■ **Activity**:
Below are some entries. Repeat exactly the lines from the one with "none; stroke-linecap: round;" through the one with "<!-- building -->", and only those.

■ **Exercise data**:
*** Begin section ***

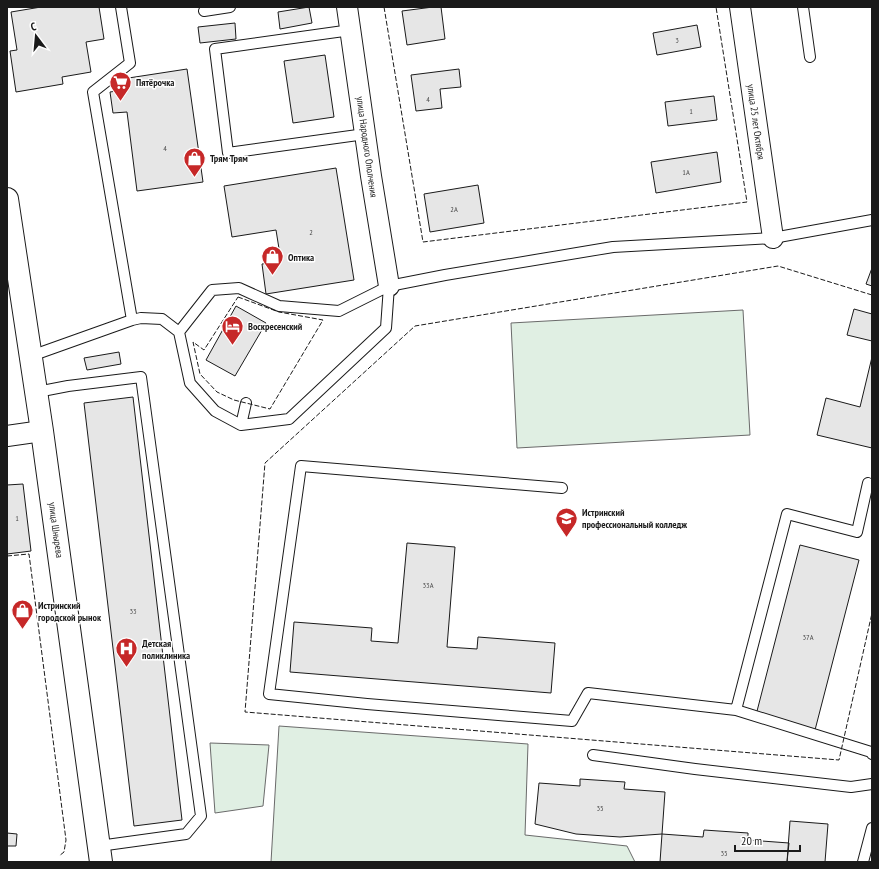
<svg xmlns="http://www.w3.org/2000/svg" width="879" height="869" viewBox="0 0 879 869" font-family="'PT Sans Narrow',sans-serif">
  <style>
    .green { fill: #e0efe3; stroke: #6a6a6a }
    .building { fill: #e6e6e6; stroke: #1a1a1a }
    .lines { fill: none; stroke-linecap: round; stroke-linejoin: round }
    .service-casing { stroke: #1a1a1a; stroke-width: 12 }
    .minor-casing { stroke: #1a1a1a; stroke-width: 22 }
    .tertiary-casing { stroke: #1a1a1a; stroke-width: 24 }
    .service { stroke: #fff; stroke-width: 10 }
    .minor { stroke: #fff; stroke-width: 20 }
    .tertiary { stroke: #fff; stroke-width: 22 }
    .fence { stroke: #1a1a1a; stroke-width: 1; stroke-dasharray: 5 2; stroke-linecap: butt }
    .labels { text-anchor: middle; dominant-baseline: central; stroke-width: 3; stroke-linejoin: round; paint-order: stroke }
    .number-label { font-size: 8px; fill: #4d4d4d }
    .poi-label { font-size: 10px; font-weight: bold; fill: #1a1a1a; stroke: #fff; text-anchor: start }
    .street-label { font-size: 10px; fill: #1a1a1a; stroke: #fff }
  </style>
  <rect width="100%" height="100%" fill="#fff"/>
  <!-- green -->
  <path class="green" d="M 743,310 L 750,435 L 517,448 L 511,323 Z
    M 279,726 L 528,744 L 525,835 L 627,846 L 635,862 L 271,862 Z
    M 210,743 L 269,745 L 263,806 L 215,813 Z"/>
  <!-- building -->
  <path class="building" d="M 41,7 L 99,7 L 104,39 L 86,42 L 91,72 L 62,77 L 63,84 L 16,92 L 10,51 L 17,50 L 11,12 Z
    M 309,7 L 312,23 L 280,29 L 278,12 Z
    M 433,7 L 441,7 L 445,39 L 407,45 L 402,11 Z
    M 235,23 L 236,39 L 200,43 L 198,27 Z
    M 697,25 L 701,47 L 657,55 L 653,33 Z
    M 325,55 L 334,117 L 293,123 L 284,61 Z
    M 187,69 L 203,182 L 137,191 L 127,112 L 113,113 L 110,92 L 124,90 L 122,79 Z
    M 459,69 L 461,87 L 440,89 L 442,108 L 416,111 L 411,75 Z
    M 714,96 L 717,120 L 668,126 L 665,102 Z
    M 717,152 L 721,182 L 656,193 L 651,162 Z
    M 336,168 L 354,280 L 266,294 L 262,264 L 281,261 L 276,230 L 232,237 L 224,186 Z
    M 478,185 L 484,223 L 430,232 L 424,194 Z
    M 872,268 L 872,286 L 866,284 Z
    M 236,306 L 266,323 L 235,376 L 206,360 Z
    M 854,309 L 872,314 L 872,341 L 847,335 Z
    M 119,352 L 121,364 L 87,370 L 84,358 Z
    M 872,357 L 872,448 L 817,435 L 826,398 L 860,407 Z
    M 133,397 L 182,820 L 134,826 L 84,403 Z
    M 23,484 L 31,551 L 7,554 L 7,485 Z
    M 407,543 L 455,547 L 447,647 L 477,649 L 478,637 L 555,643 L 551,693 L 290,672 L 294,622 L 372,628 L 371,641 L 398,643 Z
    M 800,545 L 859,560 L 815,730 L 756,715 Z
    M 580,779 L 625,782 L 624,789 L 665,792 L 662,834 L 620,837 L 576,834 L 535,824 L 539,783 L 580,786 Z
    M 790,821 L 828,824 L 825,862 L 787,862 Z
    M 704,830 L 748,833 L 748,840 L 789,843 L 787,862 L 660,862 L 662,834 L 703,837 Z
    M 7,833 L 17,834 L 16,846 L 7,846 Z"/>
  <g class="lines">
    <defs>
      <path id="service" d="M 121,7 L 130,63 L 93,92 L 132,320
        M 803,7 L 810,57
        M 204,11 L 230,7
        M 351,30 L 215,49 L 228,153 L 365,134
        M 179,332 L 212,290 L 239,288 L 279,306 L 339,311 L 389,286 L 445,275 L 613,247 L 773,238 L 872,220
        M 31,356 L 132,320 L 141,318 L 162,319 L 179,332 L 190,383 L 215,411 L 241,425 L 289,419 L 386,328 L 389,286
        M 37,392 L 68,386 L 141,377 L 201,816 L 186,834 L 99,846
        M 241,425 L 246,403
        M 562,488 L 301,466 L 269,694 L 367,704 L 572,721 L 588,693 L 736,710 L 871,752 L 872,754
        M 736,710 L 787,514 L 857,532 L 868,483
        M 593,755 L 695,769 L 851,787 L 872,784
        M 863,862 L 872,828"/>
      <path id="minor" d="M 347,7 L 371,176 L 389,286
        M 740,7 L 773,238
        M 7,436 L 42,431"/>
      <path id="tertiary" d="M 7,199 L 42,431 L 101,862"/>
    </defs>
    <!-- service casing -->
    <use href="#service" class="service-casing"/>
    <!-- minor casing -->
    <use href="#minor" class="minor-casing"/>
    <!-- tertiary casing -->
    <use href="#tertiary" class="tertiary-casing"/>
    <!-- service -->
    <use href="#service" class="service"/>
    <!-- minor -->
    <use href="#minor" class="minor"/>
    <!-- tertiary -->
    <use href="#tertiary" class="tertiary"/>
    <!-- fence -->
    <path class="fence" d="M 384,7 L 423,242 L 747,202 L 716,7
      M 872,295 L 778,266 L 415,326 L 265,463 L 245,712 L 839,760 L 872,613
      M 238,297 L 279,312 L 323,320 L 270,409 L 234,400 L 217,392 L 200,374 L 193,342 L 204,350 Z
      M 7,556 L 29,554 L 66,840 L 64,852 L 59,856"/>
  </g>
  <!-- icons -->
  <defs>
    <symbol id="supermarket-pin" viewBox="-11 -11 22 30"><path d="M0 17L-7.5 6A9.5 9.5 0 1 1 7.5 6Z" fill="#c62828" stroke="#fff"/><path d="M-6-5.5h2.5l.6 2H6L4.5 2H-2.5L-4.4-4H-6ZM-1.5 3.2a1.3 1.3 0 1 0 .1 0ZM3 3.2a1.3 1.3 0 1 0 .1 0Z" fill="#fff"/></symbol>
    <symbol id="shop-pin" viewBox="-11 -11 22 30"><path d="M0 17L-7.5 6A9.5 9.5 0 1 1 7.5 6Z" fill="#c62828" stroke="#fff"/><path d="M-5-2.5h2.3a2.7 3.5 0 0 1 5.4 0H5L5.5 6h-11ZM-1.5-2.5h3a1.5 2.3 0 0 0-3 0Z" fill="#fff"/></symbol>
    <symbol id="hotel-pin" viewBox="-11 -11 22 30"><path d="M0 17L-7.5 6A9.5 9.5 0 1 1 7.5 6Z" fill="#c62828" stroke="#fff"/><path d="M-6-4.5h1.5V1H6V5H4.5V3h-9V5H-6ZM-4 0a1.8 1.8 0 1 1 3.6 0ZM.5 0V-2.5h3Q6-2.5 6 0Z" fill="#fff"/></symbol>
    <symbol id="university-pin" viewBox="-11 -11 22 30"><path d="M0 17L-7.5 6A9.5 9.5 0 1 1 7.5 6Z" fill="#c62828" stroke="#fff"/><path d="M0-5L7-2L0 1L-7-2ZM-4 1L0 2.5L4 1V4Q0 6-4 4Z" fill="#fff"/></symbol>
    <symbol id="hospital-pin" viewBox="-11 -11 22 30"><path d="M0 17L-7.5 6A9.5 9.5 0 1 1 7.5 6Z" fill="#c62828" stroke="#fff"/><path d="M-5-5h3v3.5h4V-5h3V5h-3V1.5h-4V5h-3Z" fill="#fff"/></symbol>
  </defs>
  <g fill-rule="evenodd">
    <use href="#supermarket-pin" x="108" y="70" width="25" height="34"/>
    <use href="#shop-pin" x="182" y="146" width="25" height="34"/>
    <use href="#shop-pin" x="260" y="244" width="25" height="34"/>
    <use href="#hotel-pin" x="220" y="314" width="25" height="34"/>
    <use href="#university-pin" x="554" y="506" width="25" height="34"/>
    <use href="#shop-pin" x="10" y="598" width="25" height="34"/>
    <use href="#hospital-pin" x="114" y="636" width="25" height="34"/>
  </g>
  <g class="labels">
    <!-- number labels -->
    <g class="number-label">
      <text x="677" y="40">3</text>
      <text x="428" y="99">4</text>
      <text x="691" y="111">1</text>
      <text x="165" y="148">4</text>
      <text x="686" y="172">1А</text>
      <text x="454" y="209">2А</text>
      <text x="311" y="232">2</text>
      <text x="17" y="518">1</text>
      <text x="428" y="585">33А</text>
      <text x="133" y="611">33</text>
      <text x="808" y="637">37А</text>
      <text x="600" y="808">35</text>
      <text x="724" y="853">35</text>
    </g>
    <!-- poi labels -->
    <g class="poi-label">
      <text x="136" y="82">Пятёрочка</text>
      <text x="210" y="158">Трям Трям</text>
      <text x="288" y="257">Оптика</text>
      <text x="248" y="326">Воскресенский</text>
      <text x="582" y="512">Истринский<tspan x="582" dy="12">профессиональный колледж</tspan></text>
      <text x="38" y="605">Истринский<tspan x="38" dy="12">городской рынок</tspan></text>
      <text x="142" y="643">Детская<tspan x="142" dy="12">поликлиника</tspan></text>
    </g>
    <!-- street labels -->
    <g class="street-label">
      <text transform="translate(756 122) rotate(82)">улица 25 лет Октября</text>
      <text transform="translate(367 147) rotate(82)">улица Народного Ополчения</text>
      <text transform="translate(56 530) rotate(82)">улица Шнырева</text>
    </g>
  </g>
  <!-- border -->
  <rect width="879" height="869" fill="none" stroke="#1a1a1a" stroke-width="16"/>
  <!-- north arrow -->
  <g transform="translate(36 36) rotate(344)" stroke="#ffffff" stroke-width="3" paint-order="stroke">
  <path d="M0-3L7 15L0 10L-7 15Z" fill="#1a1a1a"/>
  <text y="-6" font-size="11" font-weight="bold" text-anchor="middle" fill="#1a1a1a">С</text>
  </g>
  <!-- scale -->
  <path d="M735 845v6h65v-6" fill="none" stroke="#1a1a1a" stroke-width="2"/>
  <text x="741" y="845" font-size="12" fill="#1a1a1a" stroke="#ffffff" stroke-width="3" paint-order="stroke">20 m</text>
</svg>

*** End section ***

■ **Written response**:
    .lines { fill: none; stroke-linecap: round; stroke-linejoin: round }
    .service-casing { stroke: #1a1a1a; stroke-width: 12 }
    .minor-casing { stroke: #1a1a1a; stroke-width: 22 }
    .tertiary-casing { stroke: #1a1a1a; stroke-width: 24 }
    .service { stroke: #fff; stroke-width: 10 }
    .minor { stroke: #fff; stroke-width: 20 }
    .tertiary { stroke: #fff; stroke-width: 22 }
    .fence { stroke: #1a1a1a; stroke-width: 1; stroke-dasharray: 5 2; stroke-linecap: butt }
    .labels { text-anchor: middle; dominant-baseline: central; stroke-width: 3; stroke-linejoin: round; paint-order: stroke }
    .number-label { font-size: 8px; fill: #4d4d4d }
    .poi-label { font-size: 10px; font-weight: bold; fill: #1a1a1a; stroke: #fff; text-anchor: start }
    .street-label { font-size: 10px; fill: #1a1a1a; stroke: #fff }
  </style>
  <rect width="100%" height="100%" fill="#fff"/>
  <!-- green -->
  <path class="green" d="M 743,310 L 750,435 L 517,448 L 511,323 Z
    M 279,726 L 528,744 L 525,835 L 627,846 L 635,862 L 271,862 Z
    M 210,743 L 269,745 L 263,806 L 215,813 Z"/>
  <!-- building -->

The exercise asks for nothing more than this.